CLEMENS WINS FOURTH CY YOUNG.
Same old Roger Clemens. Be it in Boston or Toronto, when it comes to pitching, he remains the best of the best in the American League.
There was no arguing that Monday as Clemens became the first AL pitcher to pick up a fourth Cy Young award. In new surroundings and with new teammates, Clemens went out and amassed league bests of 21 victories, 292 strikeouts and a 2.05 ERA. That triple achievement hadn't been done since Hal Newhouser for Detroit in 1946.
Clemens, who last won a Cy Young in 1991, was on top of the world again. He had the last laugh on Dan Duquette, the Red Sox general manager who has made comments to the effect that Clemens' best years might be behind him.
``I didn't look at it as if I was washed up,'' said Clemens, who left Boston as a free agent after 13 years. ``That was one guy's assessment of my baseball ability. Frankly, that's one guy who I don't want assessing my ability. Especially sitting in front of a computer.''
At a salary of $31.1 million over four years, Clemens paid off for the Blue Jays, although not as anticipated in one area - the gate. The club drew only 2,589,297, a gain of only 29,734 over 1996. Finishing last had a lot to do with that.
Pitching behind 1996 Cy Young winner Pat Hentgen in the rotation, Clemens said he felt like one of the boys again.
``I'm aggressive as ever and I don't know if my game has changed that much,'' he said. ``I still draw on the same emotions, the same fire. I still have the same dedication to the game and respect. If I lose some of that, something would tail off. But I haven't.''
The fourth Cy Young was personally satisfying for another reason. Clemens has four children. Now, each one has a trophy.
``I got one for Koby and Kory,'' he said. ``I got one for Kasy, and I needed one for Kody. It kind of takes the pressure off Dad a little bit.''
The voting among the Baseball Writers Association of America was no contest, though not unanimous. Clemens had 134 points and 25 of 28 first-place ballots. Runner-up Randy Johnson (20-4, 2.28) of Seattle had two first-place votes and 77 points. The other first-place vote went to reliever Randy Myers of Baltimore.

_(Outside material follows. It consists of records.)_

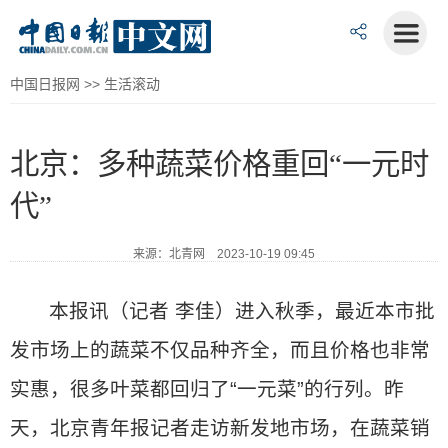
中国日报网
>>
生活滚动
北京：多种蔬菜价格重回“一元时
代”
来源：北青网 2023-10-19 09:45
本报讯（记者 李佳）进入秋季，最近本市批
发市场上的蔬菜不仅品种齐全，而且价格也非常
实惠，很多叶菜都回归了“一元菜”的行列。昨
天，北京青年报记者走访新发地市场，在蔬菜销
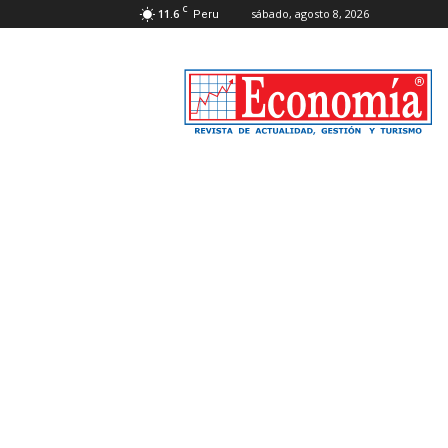
C
11.6
sábado, agosto 8, 2026
Peru
Revista
Economía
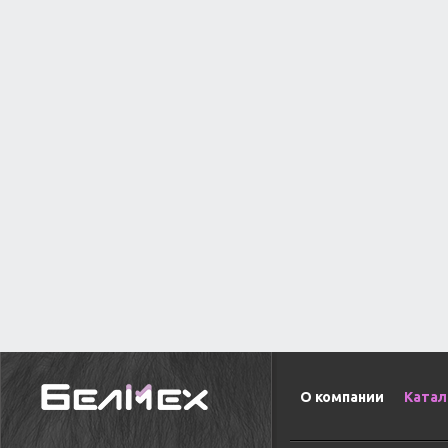
О компании
Катал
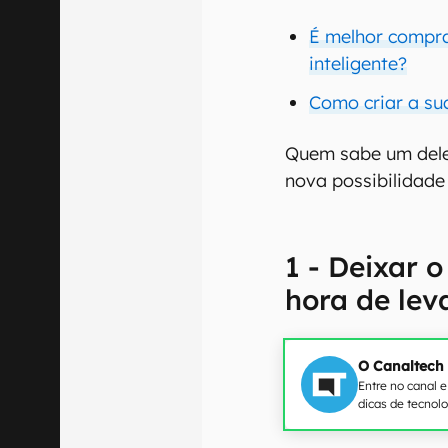
É melhor compr
inteligente?
Como criar a su
Quem sabe um dele
nova possibilidade 
1 - Deixar 
hora de lev
O Canaltech
Entre no canal 
dicas de tecnol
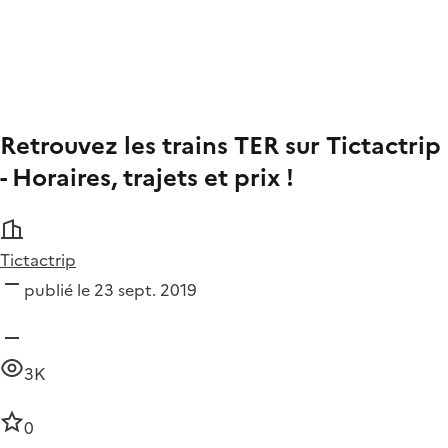
Retrouvez les trains TER sur Tictactrip
- Horaires, trajets et prix !
Tictactrip
publié le 23 sept. 2019
3K
0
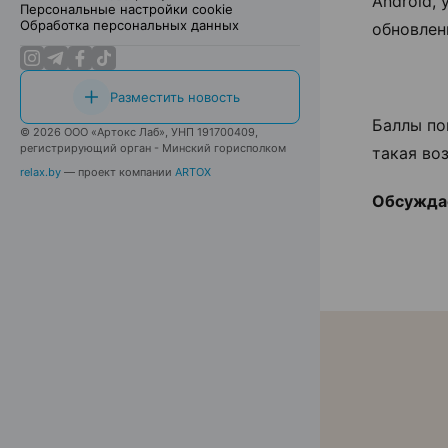
Android,
Персональные настройки cookie
Обработка персональных данных
обновлен
Разместить новость
Баллы по
© 2026 ООО «Артокс Лаб», УНП 191700409,
регистрирующий орган - Минский горисполком
такая во
relax.by
— проект компании
ARTOX
Обсуждае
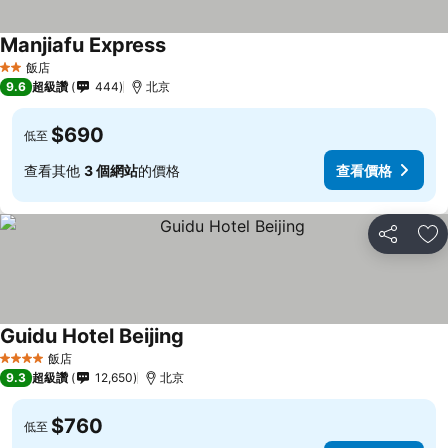
Manjiafu Express
飯店
2 星級
9.6
超級讚
444
北京
$690
低至
查看其他
3 個網站
的價格
查看價格
分享
加
Guidu Hotel Beijing
飯店
4 星級
9.3
超級讚
12,650
北京
$760
低至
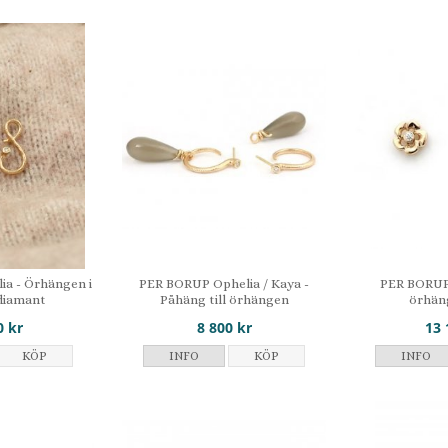
a - Örhängen i
PER BORUP Ophelia / Kaya -
PER BORUP
diamant
Påhäng till örhängen
örhäng
0 kr
8 800 kr
13 
KÖP
INFO
KÖP
INFO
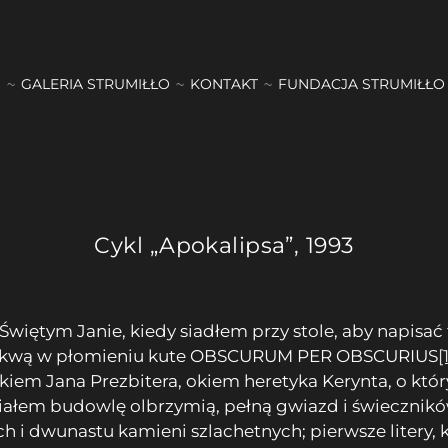
GALERIA STRUMIŁŁO
KONTAKT
FUNDACJA STRUMIŁŁO
Cykl „Apokalipsa”, 1993
o Świętym Janie, kiedy siadłem przy stole, aby napisa
 antykwą w płomieniu kute OBSCURUM PER OBSCURIUS
[
kiem Jana Prezbitera, okiem heretyka Kerynta, o któr
ałem budowlę olbrzymią, pełną gwiazd i świeczników, 
ch i dwunastu kamieni szlachetnych; pierwsze litery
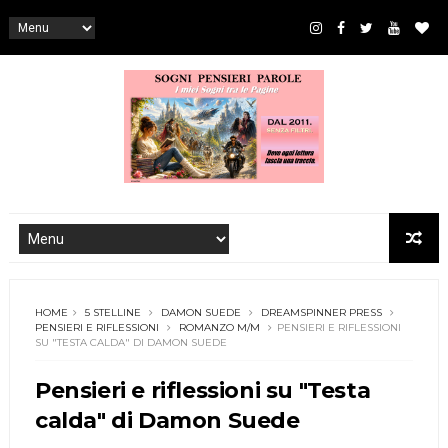
HOME
5 STELLINE
DAMON SUEDE
DREAMSPINNER PRESS
PENSIERI E RIFLESSIONI
ROMANZO M/M
PENSIERI E RIFLESSIONI
SU "TESTA CALDA" DI DAMON SUEDE
Pensieri e riflessioni su "Testa
calda" di Damon Suede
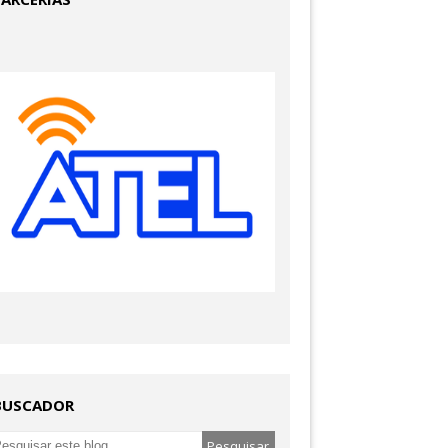
BUSCADOR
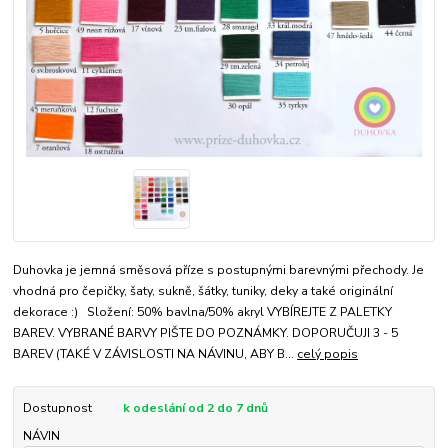
Duhovka je jemná směsová příze s postupnými barevnými přechody. Je
vhodná pro čepičky, šaty, sukně, šátky, tuniky, deky a také originální
dekorace :) Složení: 50% bavlna/50% akryl VYBÍREJTE Z PALETKY
BAREV. VYBRANÉ BARVY PIŠTE DO POZNÁMKY. DOPORUČUJI 3 - 5
BAREV (TAKÉ V ZÁVISLOSTI NA NÁVINU, ABY B...
celý popis
Dostupnost
k odeslání od 2 do 7 dnů
NÁVIN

``Randy missed four games at the end,'' said Clemens. ``I think that would have been a factor. Randy would have been right there and we would have surely knocked heads. But I might have also done better in a couple of starts.''
Clemens did well enough, winning his first 11 decisions. He was 13-3 by the All-Star break, and stayed strong, pitching 264 innings. He won 20 games for the first time since 1990 - the second-longest gap in major-league history; Jim Kaat went eight seasons between 20-win campaigns (1966-74).
For winning the award, Clemens earned a $100,000 bonus.
Curiously, Clemens' manager was fired for the second straight season. Kevin Kennedy got the ax in Boston in 1996, and this year it was Cito Gaston in Toronto.
``I had no problems with Cito,'' said Clemens, ``mainly because I gave him respect. Here is a man who managed two teams to victory in the World Series. I knew what my job and my role was and I went out and did it.''
Gaston, who still lives in Toronto, said from his home that Clemens is one of a kind.
``I really expect a lot out of my players and certainly a guy like Roger wasn't a surprise,'' he said. ``He did a great job. I expected him to win 20. He won 20.
``You can't finish any further back than last, but I hate to think what our record would be without him.
AL CY YOUNG VOTING
Player 1st 2nd 3rd Tot
Roger Clemens, Tor 25 3 -- 134
Randy Johnson, Sea 2 21 4 77
Brad Radke, Min -- 2 11 17
Randy Myers, Bal 1 1 6 14
Andy Pettitte, NY -- 1 6 9
Mike Mussina, Bal -- -- 1 1
CLEMENS CLOSE UP
Wins: 21 (1st)
ERA: 2.05 (1st)
Strikeouts: 292 (1st)
Innings: 264 (T-1st)
Shutouts: 3 (T-1st)
Complete games: 9 (T-1st)
Cy Young years:1997, 1991, 1987, 1986
PHOTO (color) ROCKETMAN, PART 4
Toronto pitcher Roger Clemens won the American League Cy Young on Monday, becoming the first to win the AL award four times.